The CCPC is a collective agroprocessing enterprise made of farmers’ groups for the processing of fresh cassava roots, High Quality Cassava Flour, fermented flour, garri, and starch. These activities within the Center bring the community together. boost the market for cassava roots, flour, and cassava recipes, and facilitate access to healthy cassava planting materials through the multiplication farms by CCPC members and the local farmers around the factory. Through the SARD-SC project, members of the CCPC were trained on good agronomic practices in cassava cropping systems, business plan development, and market linkage. At the end of the training, participants realized the many opportunities and profitable businesses in the cassava sector, and have now started practicing the techniques they learned. They have also started training other small associations and farmer groups within their community.
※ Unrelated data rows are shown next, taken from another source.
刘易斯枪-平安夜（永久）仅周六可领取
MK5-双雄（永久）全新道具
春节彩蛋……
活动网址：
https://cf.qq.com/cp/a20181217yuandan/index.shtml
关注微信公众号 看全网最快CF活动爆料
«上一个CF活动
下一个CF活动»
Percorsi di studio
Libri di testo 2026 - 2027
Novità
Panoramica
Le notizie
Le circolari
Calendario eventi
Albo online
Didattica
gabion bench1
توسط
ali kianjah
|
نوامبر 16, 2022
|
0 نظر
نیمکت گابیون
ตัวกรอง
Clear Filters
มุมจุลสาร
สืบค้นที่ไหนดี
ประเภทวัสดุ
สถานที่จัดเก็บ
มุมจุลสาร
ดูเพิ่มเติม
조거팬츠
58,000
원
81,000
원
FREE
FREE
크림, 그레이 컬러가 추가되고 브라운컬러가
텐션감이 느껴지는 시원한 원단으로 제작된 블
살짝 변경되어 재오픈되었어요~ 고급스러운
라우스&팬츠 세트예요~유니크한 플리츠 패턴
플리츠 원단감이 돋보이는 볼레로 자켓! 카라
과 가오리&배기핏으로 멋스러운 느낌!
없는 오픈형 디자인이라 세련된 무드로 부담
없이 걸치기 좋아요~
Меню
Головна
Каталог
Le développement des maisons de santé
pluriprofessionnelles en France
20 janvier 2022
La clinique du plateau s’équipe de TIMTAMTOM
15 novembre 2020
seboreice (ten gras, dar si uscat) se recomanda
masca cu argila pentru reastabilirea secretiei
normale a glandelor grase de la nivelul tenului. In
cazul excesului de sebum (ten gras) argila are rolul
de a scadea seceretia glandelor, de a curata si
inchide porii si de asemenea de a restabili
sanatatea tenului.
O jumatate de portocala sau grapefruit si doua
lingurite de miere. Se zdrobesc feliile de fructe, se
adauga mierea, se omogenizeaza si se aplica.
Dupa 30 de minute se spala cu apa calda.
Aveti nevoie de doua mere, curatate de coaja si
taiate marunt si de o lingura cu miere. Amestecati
In addition to the training, the project gave the organization healthy cassava planting materials for a 2 ha plot from which they harvested 67 tons of raw roots for US$5955.5 at 80 Fc/kg. Kavumu CCPC now employs five regular staff receiving monthly salaries as well as casual workers (around 20 persons each day).

Initially, market for the cassava products was a big problem until the CCPC was linked to the IITA Kalambo Youth Agripreneurs (IKYA). As the CCPC started boosting the market with cassava products, members of the Kavumu community were encouraged to get more involved in the cassava sector and many have benefitted greatly from it. A very good example is a young woman named Mapendo Kabiona Benedicte who is one of the Kavumu CCPC staff. She is the fifth child from a family of seven children (three girls and four boys) whose parents are farmers. Through the support of her parents, she had earlier obtained a diploma in 2014 but she couldn’t gain admission into university to pursue a degree due to lack of funds. As a result, she looked for a job, even as a primary school teacher, but could not get one.

However, following her successful participation in the SARD-SC project training Benedicte was offered a job at Kavumu CCPC with a monthly salary of US$60. In addition, she has been able to convince her parents to produce more cassava to supply CCPC. With increased resources, she has enrolled to study a course in the university.